Many of the student teams showed how the buildings could be adapted as a youth hostel, which was the program suggested because of the proximity of the buildings to the Great Allegheny Passage bike path. For example, Franklin Regional Middle School (Team A) proposed an:
Art Deco-themed youth hostel and diner … . The re-design of this once-flourishing G. C. Murphy Building complements West Newton’s past and the building’s past and paves the way for the rehabilitation of the energy and vigor of downtown West Newton. Our design includes a youth hostel, a diner, a bike storage room, a rooftop lounge, and various other necessities. A goal of our building is to be as green as possible. … However, the main goal of our design is to attract more people into West Newton, especially downtown West Newton, and to make it more energized.
Other teams suggested that the buildings be adapted for use as:
- A fitness center and juice bar
- Parker’s Place, a hotel and café (named for the distinctive Parker-truss bridge in West Newton)

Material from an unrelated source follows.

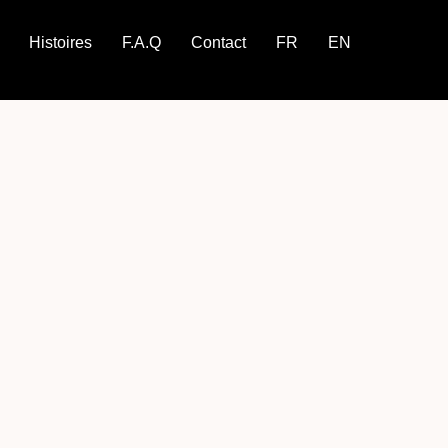
Histoires
F.A.Q
Contact
FR
EN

- Vinoski Winery and Riverbank Bed and Breakfast
- PetNet (a pet store) and the Come-and-Go Hostel
Each team created mixed-uses for the buildings that would serve the West Newton community year-round, as well as people biking on the trail. The models were well constructed and incorporated green building and handicap accessible features. Several teams surveyed the West Newton community to determine the best uses for the buildings; many teams researched the history of the community and incorporated historical themes into the new uses they proposed; one team spoke directly with Bill Callahan, Western PA Community Preservation Coordinator, to find out exactly what it meant to be located in a National-Register-eligible Historic District.